Two days later a pamph came, announcing the limited engagement of a series of original material to be performed by players from one of the lunar domes. I had seen them before. I needed to see them again, knowing without knowing that they held the key. Vivian got me the tickets, and I repaid her by showing that simp of a director just how good an actor I could be. He loved me. I loved me. And, thankfully, I still wasn't picked up by a WatchDog patrol. I still jumped ` at shadows, still looked over my shoulder, but I was beginning to believe that I would always remain free. Or so I tried telling myself each night before sleeping.
The second day after the lunar pamph came, I was stopped in the Keyloft lobby by my landlord, who told me there was a friend of mine waiting upstairs.
"He didn't have a latch, Mr. Anderson," he said, "but I seen him around here a lot of times so I figured you wouldn't mind that I tubed up and let him in."
I nodded thoughtfully, thanked him for his kindness, and spent most of the time in the liftube wondering if maybe it had been a Blue plant, and my dear old landlord would be collecting that reward.
But it wasn't.
It was Philip.
He was just signing off the vione when I came in, and as fast as I stepped around the couch to see who he was talking to, he shifted his bulk until the screen staticked into darkness.
"What?" I said, perching on the couch's arm.
Philip spread his arms in an attitude of peace-making. I didn't believe it for a minute. Without a single direct word, I had taken Helena from him, and had made him admit twice that he was living a deadly romantic lie. The friendship we had had was buried. Deep.

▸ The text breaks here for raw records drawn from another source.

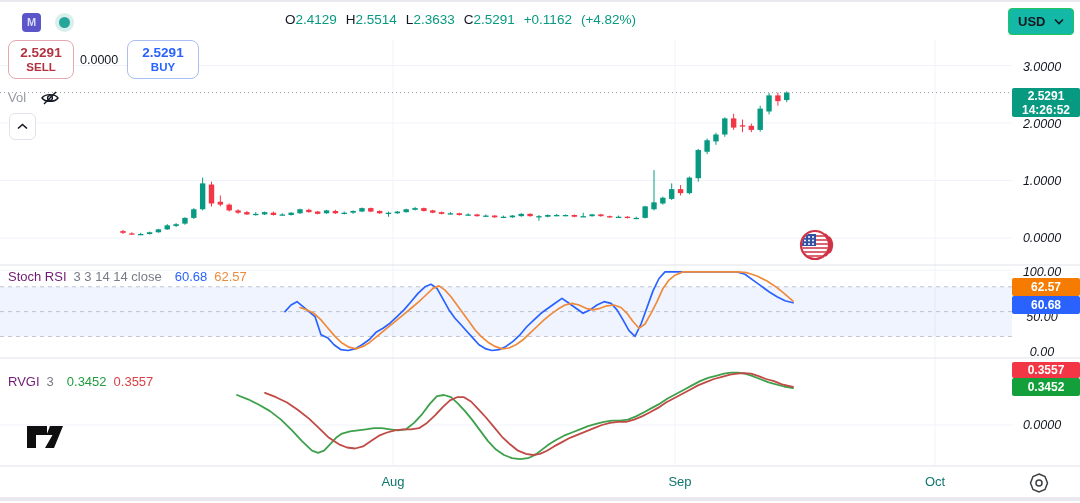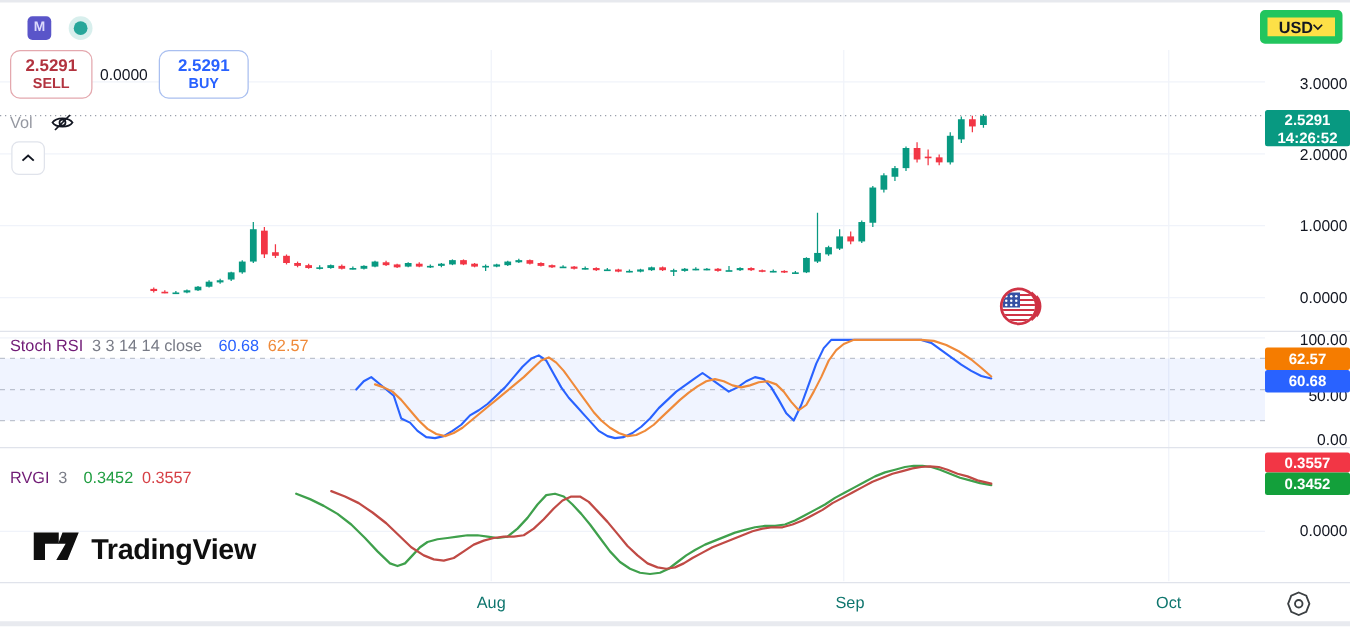--- a/index.html
+++ b/index.html
@@ -10,37 +10,37 @@
   
   #hdr{left:22px;top:8px;height:28px;display:flex;align-items:center;gap:8px;}
   #sym-icon{width:19px;height:19px;border-radius:4px;background:#5a55c9;display:flex;align-items:center;justify-content:center;}
   #sym-icon span{color:#dcdafc;font-size:11px;font-weight:bold;}
   #sym-title{font-size:17px;font-weight:700;color:#1c2030;letter-spacing:.2px;}
   #mkt-dot{width:11px;height:11px;border-radius:50%;background:#26a69a;box-shadow:0 0 0 4px rgba(38,166,154,.18);margin-left:10px;}
   #ohlc{left:285px;top:12px;font-size:13.5px;display:flex;gap:9px;white-space:nowrap;}
   #ohlc .L{color:#131722;}
   #ohlc .V{color:#089981;}
   
-  #usd-btn{left:1008px;top:8px;width:66px;height:27px;border:6px solid #22c55e;border-radius:4px;
-    display:flex;align-items:center;justify-content:space-between;padding:0 9px;box-sizing:border-box;background:#fde047;font-size:13px;font-weight:600;}
+  #usd-btn{left:1008px;top:8px;width:66px;height:27px;border:1px solid #22c55e;border-radius:4px;
+    display:flex;align-items:center;justify-content:space-between;padding:0 9px;box-sizing:border-box;background:#14b8a6;font-size:13px;font-weight:600;}
   
   .trade-btn{top:40px;width:64px;height:37px;border-radius:8px;background:#fff;display:flex;flex-direction:column;
     align-items:center;justify-content:center;line-height:1.15;cursor:pointer;}
   #sell-btn{left:8px;border:1px solid #e4a8ae;color:#b2333f;}
   #buy-btn{left:127px;border:1px solid #a9bff0;color:#2962FF;width:70px;}
   .trade-btn .p{font-size:13.5px;font-weight:700;}
   .trade-btn .t{font-size:11.5px;font-weight:600;}
   #spread{left:80px;top:53px;font-size:12.5px;color:#131722;}
   
   #vol-row{left:8px;top:90px;display:flex;align-items:flex-start;gap:14px;}
   #vol-label{font-size:13px;color:#9598a1;}
   #collapse-btn{left:9px;top:113px;width:25px;height:25px;border:1px solid #e0e3eb;border-radius:6px;background:#fff;
     display:flex;align-items:center;justify-content:center;}
   
-  .tick{width:72px;left:1006px;text-align:right;font-size:12.5px;color:#131722;}
+  .tick{width:72px;left:1006px;text-align:center;font-size:12.5px;color:#131722;font-style:italic;}
   .badge{left:1012px;width:68px;text-align:center;color:#fff;font-size:12px;font-weight:700;border-radius:2px;}
   #price-badge{top:88px;height:29px;line-height:1.2;padding-top:1px;box-sizing:border-box;}
   
   .legend{font-size:13px;display:flex;gap:7px;white-space:nowrap;align-items:baseline;}
   #stoch-legend{left:8px;top:269px;}
   #rvgi-legend{left:8px;top:374px;}
   .legend .name{color:#701a75;}
   .legend .prm{color:#787b86;}
   
   .month{top:474px;font-size:13px;color:#0f766e;width:40px;text-align:center;}
@@ -232,20 +232,28 @@
         <polyline points="265,392.9 276,397.2 287,402.5 298,410.0 309,418.6 319,428.2 329,437.8 339,444.3 347,447.5 355,448.5 363,446.4 371,441.1 379,435.7 387,432.5 395,430.4 403,429.3 411,429.3 419,428.2 427,422.9 435,415.4 443,406.8 450,400.4 457,397.2 464,397.2 471,401.5 478,408.9 486,417.5 494,427.1 502,436.8 510,444.3 518,450.7 526,453.9 533,455.0 540,453.9 547,450.7 554,446.4 562,442.1 570,437.8 578,434.6 586,431.4 594,428.2 602,425.0 610,422.9 618,421.8 626,421.8 634,419.6 642,416.4 650,412.2 658,407.9 666,402.5 674,398.3 682,394.0 690,389.7 698,385.4 706,382.2 714,379.0 722,376.9 730,374.7 737,373.6 744,373.1 751,373.6 758,375.8 766,379.0 774,381.1 782,384.3 793,386.9" fill="none" stroke="#C04A45" stroke-width="1.8" stroke-linejoin="round" stroke-linecap="round"></polyline>
       </svg>
   </div>
 
   <div class="abs" id="hdr">
     <span id="sym-icon">
         <span>M</span>
       </span>
     <span id="mkt-dot"></span>
   </div>
+  <div class="abs" id="ohlc">
+    <span><span class="L">O</span><span class="V">2.4129</span></span>
+    <span><span class="L">H</span><span class="V">2.5514</span></span>
+    <span><span class="L">L</span><span class="V">2.3633</span></span>
+    <span><span class="L">C</span><span class="V">2.5291</span></span>
+    <span class="V">+0.1162</span>
+    <span class="V">(+4.82%)</span>
+  </div>
   <div class="abs" id="usd-btn">
     <span>USD</span>
     <svg width="10" height="7" viewBox="0 0 10 7">
         <polyline points="1,1.5 5,5.5 9,1.5" fill="none" stroke="#131722" stroke-width="1.6"></polyline>
       </svg>
   </div>
 
   <div class="abs trade-btn" id="sell-btn">
     <span class="p">2.5291</span>
     <span class="t">SELL</span>
@@ -337,21 +345,20 @@
       <path d="M26 6 a14 14 0 0 1 0 22" fill="none" stroke="#cf3345" stroke-width="2.2"></path>
       <path d="M30 9 a12 12 0 0 1 0 16" fill="none" stroke="#cf3345" stroke-width="2.2"></path>
     </svg>
   </div>
 
   <div class="abs" id="tv-logo">
     <svg width="38" height="28" viewBox="0 0 38 28">
       <path d="M1 1 h20 v9 h-11 v13 h-9 z" fill="#0f0f0f"></path>
       <path d="M24 1 h13 l-9 22 h-9 l7.5 -13 h-6 z" fill="#0f0f0f"></path>
     </svg>
-    <span class="wordmark">TradingView</span>
   </div>
 
   <div class="abs month" style="left:373px;">Aug</div>
   <div class="abs month" style="left:660px;">Sep</div>
   <div class="abs month" style="left:915px;">Oct</div>
 
   <div class="abs" style="left:1028px;top:472px;">
     <svg width="22" height="22" viewBox="0 0 22 22">
       <polygon points="11,2 17,4.5 19.5,11 17,17.5 11,20 5,17.5 2.5,11 5,4.5" fill="none" stroke="#3c4043" stroke-width="1.5"></polygon>
       <circle cx="11" cy="11" r="3" fill="none" stroke="#3c4043" stroke-width="1.5"></circle>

"Come on, Phil, I'm hungry, and then I have some studying to do for tomorrow." Half true. After eating, I was going to continue reading some of the scripts Helena had. let me borrow.

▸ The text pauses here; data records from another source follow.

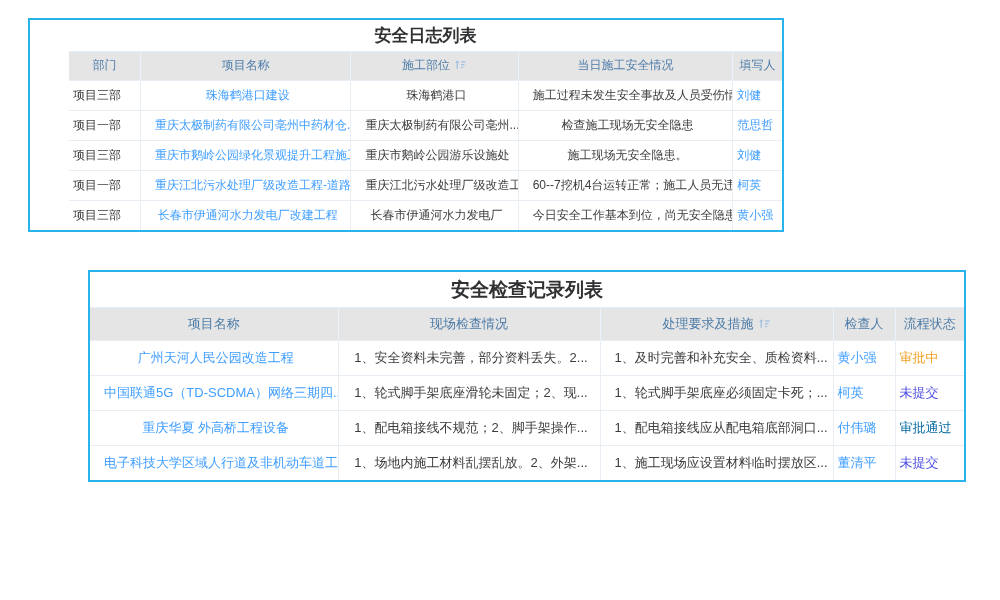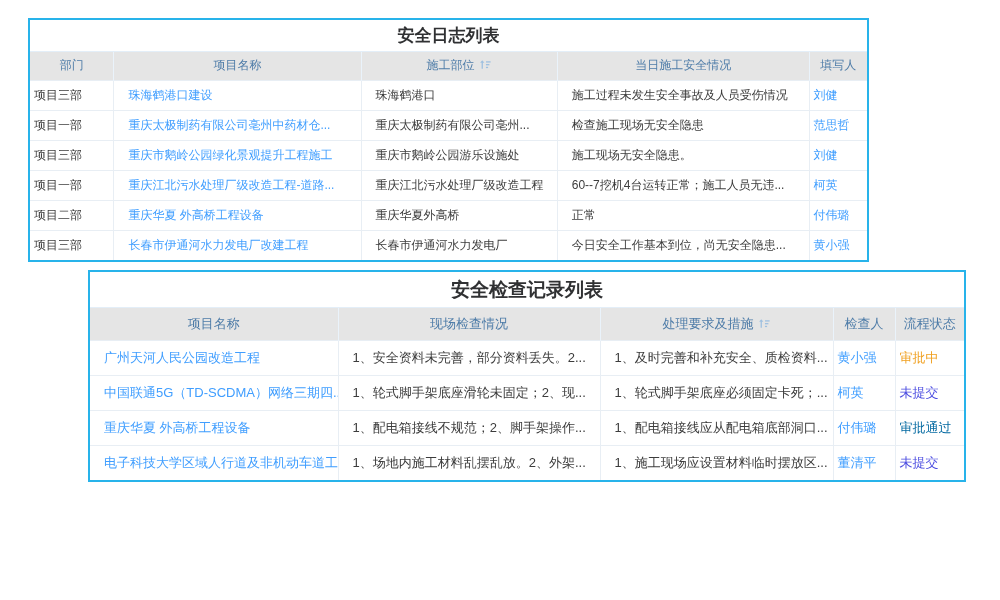--- a/index.html
+++ b/index.html
@@ -1,19 +1,19 @@
 <!DOCTYPE html>
 <html><head>
 <meta charset="utf-8">
 <style>
   * { margin:0; padding:0; box-sizing:border-box; }
   html,body { width:1000px; height:600px; background:#ffffff; overflow:hidden;
               font-family:"Liberation Sans","DejaVu Sans",sans-serif; }
   .panel { position:absolute; border:2px solid #28b3ea; background:#fff; }
-  #log-panel { left:28px; top:18px; width:841px; }
+  #log-panel { left:28px; top:18px; width:756px;padding-left:39px; }
   #inspect-panel { left:88px; top:270px; width:878px; }
 
   .panel-title { text-align:center; font-weight:bold; color:#303133;
                  border-bottom:1px solid #e3eef8; }
   #log-panel .panel-title { font-size:17px; line-height:32px; height:32px; }
   #inspect-panel .panel-title { font-size:19px; line-height:36px; height:36px; }
 
   table { border-collapse:collapse; table-layout:fixed; width:100%; }
   th, td { overflow:hidden; white-space:nowrap; text-overflow:clip; }
 
@@ -22,21 +22,21 @@
   thead th:last-child { border-right:none; }
   #log-panel thead th { font-size:12px; height:28px; }
   #inspect-panel thead th { font-size:13px; height:32px; }
 
   tbody td { border-top:1px solid #e8eef4; border-right:1px solid #e8eef4;
              color:#3c3c3c; }
   tbody td:last-child { border-right:none; }
   #log-panel tbody td { font-size:12px; height:30px; }
   #inspect-panel tbody td { font-size:13px; height:35px; }
 
-  td.left { text-align:left; padding:0 10px 0 14px; }
+  td.left { text-align:center; padding:0 10px 0 14px; }
   td.center, th { text-align:left; padding:0 4px; }
   .link { color:#409eff; cursor:pointer; }
   .status { cursor:pointer; }
   .status.pending { color:#f0a020; }
   .status.unsubmitted { color:#4a4be0; }
   .status.approved { color:#0369a1; }
 
   .sort-icon { display:inline-block; vertical-align:-2px; margin-left:4px; }
   .sort-icon svg { display:block; }
 </style>
@@ -99,27 +99,20 @@
         </tr>
 
         <tr>
           <td class="center">项目一部</td>
           <td class="left link">重庆江北污水处理厂级改造工程-道路...</td>
           <td class="left">重庆江北污水处理厂级改造工程</td>
           <td class="left">60--7挖机4台运转正常；施工人员无违...</td>
           <td class="center link">柯英</td>
         </tr>
 
-        <tr>
-          <td class="center">项目二部</td>
-          <td class="left link">重庆华夏 外高桥工程设备</td>
-          <td class="left">重庆华夏外高桥</td>
-          <td class="left">正常</td>
-          <td class="center link">付伟璐</td>
-        </tr>
 
         <tr>
           <td class="center">项目三部</td>
           <td class="left link">长春市伊通河水力发电厂改建工程</td>
           <td class="left">长春市伊通河水力发电厂</td>
           <td class="left">今日安全工作基本到位，尚无安全隐患...</td>
           <td class="center link">黄小强</td>
         </tr>
       </tbody>
   </table>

"All right, then," he said, still standing by the vione. "I've
come to inform you that I overheard something this morning that I believe you would be interested in. In return, I expect a favor."

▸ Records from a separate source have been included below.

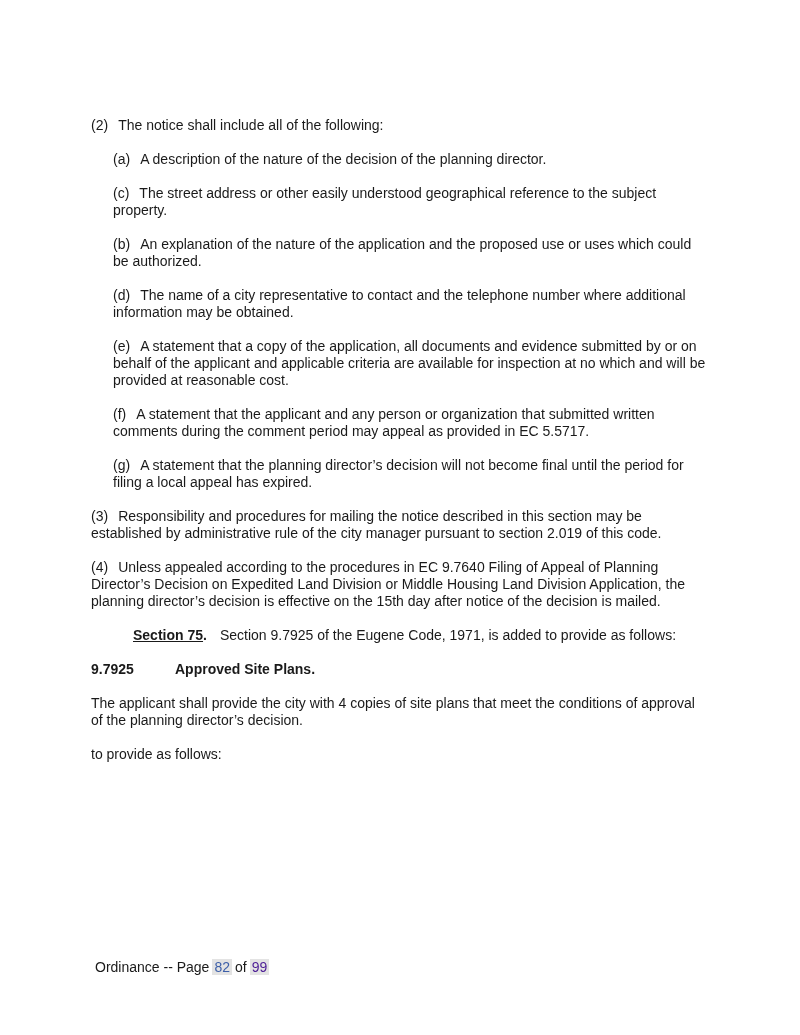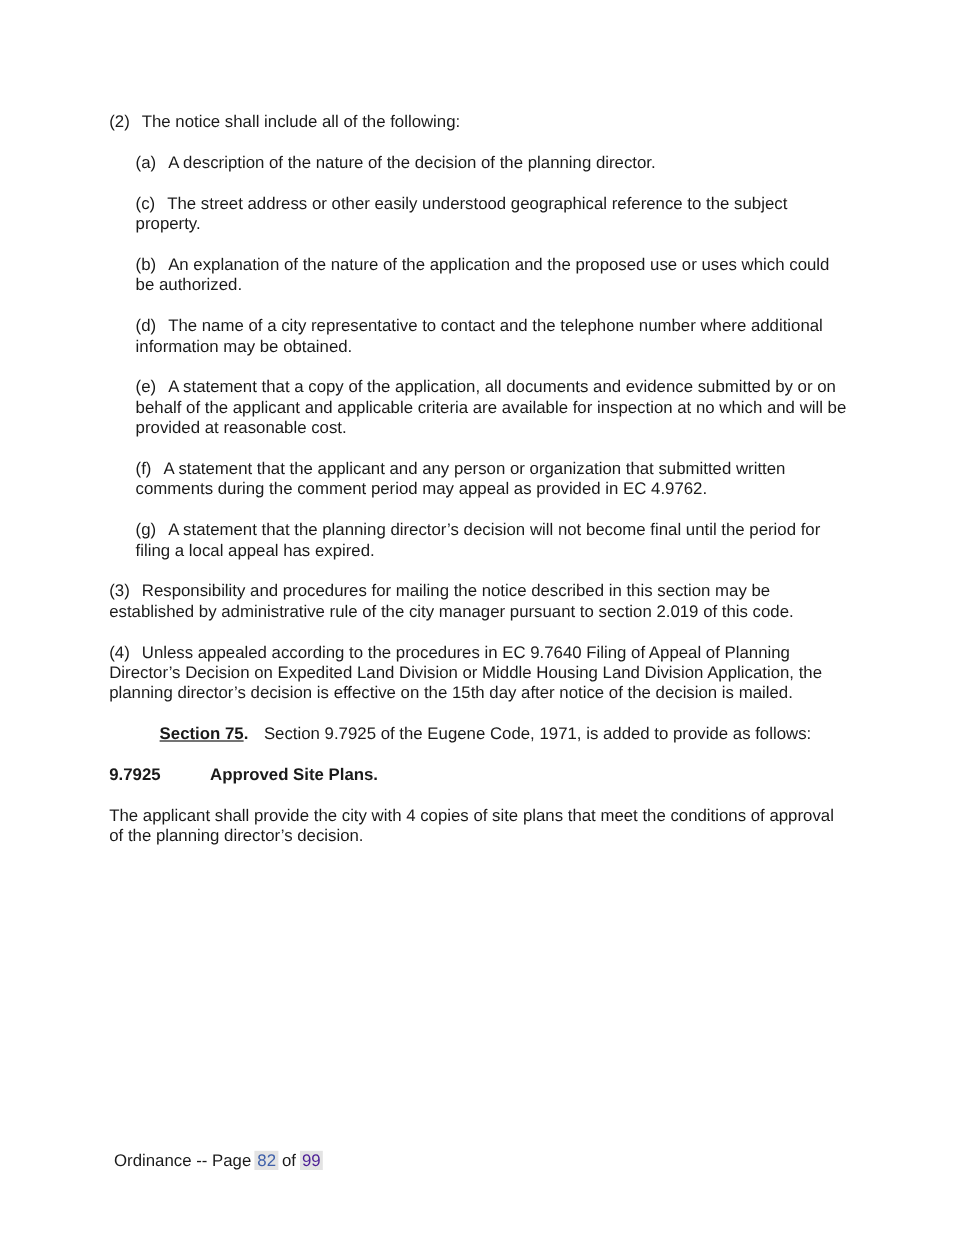--- a/index.html
+++ b/index.html
@@ -9,21 +9,21 @@
     position:relative;
     font-family:"Liberation Sans","DejaVu Sans",sans-serif;
     font-size:14px;
     line-height:17px;
     color:#1a1a1a;
     -webkit-font-smoothing:antialiased;
   }
   .doc-content{
     position:absolute;
     left:91px;
-    top:93px;
+    top:117px;
     width:619px;
   }
   p.para{margin:0 0 17px 0;}
   p.indent1{margin-left:22px;}
   p.sp{margin-top:0;}
   .plabel{margin-right:10px;}
   .bold{font-weight:bold;}
   .ul{text-decoration:underline;}
   p.section{padding-left:42px;}
   .sect-dot{font-weight:bold;}
@@ -44,22 +44,23 @@
 </head>
 <body>
 
 <div class="doc-content">
     <p class="para"><span class="plabel">(2)</span><span class="ptext">The notice shall include all of the following:</span></p>
     <p class="para indent1"><span class="plabel">(a)</span><span class="ptext">A description of the nature of the decision of the planning director.</span></p>
     <p class="para indent1"><span class="plabel">(c)</span><span class="ptext">The street address or other easily understood geographical reference to the subject property.</span></p>
     <p class="para indent1"><span class="plabel">(b)</span><span class="ptext">An explanation of the nature of the application and the proposed use or uses which could be authorized.</span></p>
     <p class="para indent1"><span class="plabel">(d)</span><span class="ptext">The name of a city representative to contact and the telephone number where additional information may be obtained.</span></p>
     <p class="para indent1"><span class="plabel">(e)</span><span class="ptext">A statement that a copy of the application, all documents and evidence submitted by or on behalf of the applicant and applicable criteria are available for inspection at no which and will be provided at reasonable cost.</span></p>
-    <p class="para indent1"><span class="plabel">(f)</span><span class="ptext">A statement that the applicant and any person or organization that submitted written comments during the comment period may appeal as provided in EC 4.9762.</span></p>
+    <p class="para indent1"><span class="plabel">(f)</span><span class="ptext">A statement that the applicant and any person or organization that submitted written comments during the comment period may appeal as provided in EC 5.5717.</span></p>
     <p class="para indent1"><span class="plabel">(g)</span><span class="ptext">A statement that the planning director’s decision will not become final until the period for filing a local appeal has expired.</span></p>
     <p class="para"><span class="plabel">(3)</span><span class="ptext">Responsibility and procedures for mailing the notice described in this section may be established by administrative rule of the city manager pursuant to section 2.019 of this code.</span></p>
     <p class="para"><span class="plabel">(4)</span><span class="ptext">Unless appealed according to the procedures in EC 9.7640 Filing of Appeal of Planning Director’s Decision on Expedited Land Division or Middle Housing Land Division Application, the planning director’s decision is effective on the 15th day after notice of the decision is mailed.</span></p>
     <p class="para sp section"><span class="bold ul">Section 75</span><span class="sect-dot">.</span><span class="sect-text">Section 9.7925 of the Eugene Code, 1971, is added to provide as follows:</span></p>
     <p class="para sp"><span class="code-label">9.7925</span><span class="code-title">Approved Site Plans.</span></p>
     <p class="para sp"><span class="ptext">The applicant shall provide the city with 4 copies of site plans that meet the conditions of approval of the planning director’s decision.</span></p>
+    <p class="para sp"><span class="ptext">to provide as follows:</span></p>
   </div>
 
 <div class="page-footer"><span>Ordinance -- Page</span><span class="field" style="background: rgb(227, 227, 227); color: rgb(61, 95, 169);">82</span><span>of</span><span class="field" style="background: rgb(227, 227, 227); color: #4c1d95;">99</span></div>
 
 </body></html>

"I don't get it," I said. "You want to make some kind of deal?"
He nodded.
"For what? A lousy favor? What do you need, money? A place to stay?"
"Just wait a moment, Gordon, and you'll find out everything. I am, as you well know, currently unemployed. According to procedure, just being part of Vivian's client menagerie marked me employed. When she unceremoniously, and without real cause, dumped me, I had to gain a measure of strength and make myself known to the nearest Blue Station Local to . . . to sign up for the complete dole." His hands fluttered, clasping at his stomach, grabbing at the baggy trousers he hadn't bothered to tuck into his boots. He was all in green today, his lucky color.
"I'm sorry, Phil."
His grin was short-lived and insincere. "I'm sure you are. But that's not the point, is it? While I was there I overheard a couple of the Locals-one was a Dog pilot, I think-talking about a series of criminal attacks down in the old district. Where you hang out, Gordon. I imagine you've heard about them."
I nodded, slowly, my face a masterpiece of serenity.
"Well, one of them was a regular patron of..." He rolled his eyes in an effort to display to me how distasteful his words were. To him. Not for me. "He enjoyed spending many off-duty hours in a joyhall." The words came in a rush, as if acidic on his tongue. "Arena stuff. You know what I mean. The sagas and things that you are always blathering about."
"Phil," I said, rising and heading for the ovenwall, "if you're going to be snide, just show yourself out, okay? I don't need that kind of aggravation today."
"I'm sorry," he said, standing behind me as I selected my last-meal, and pointedly made the selection for one. When I turned around, he shrugged. "The Local was saying that he was sure that one of the actors fit the description of the man-they think those things were done by one man, you see-of the man who did them. Of course, I couldn't hear what the man looked like."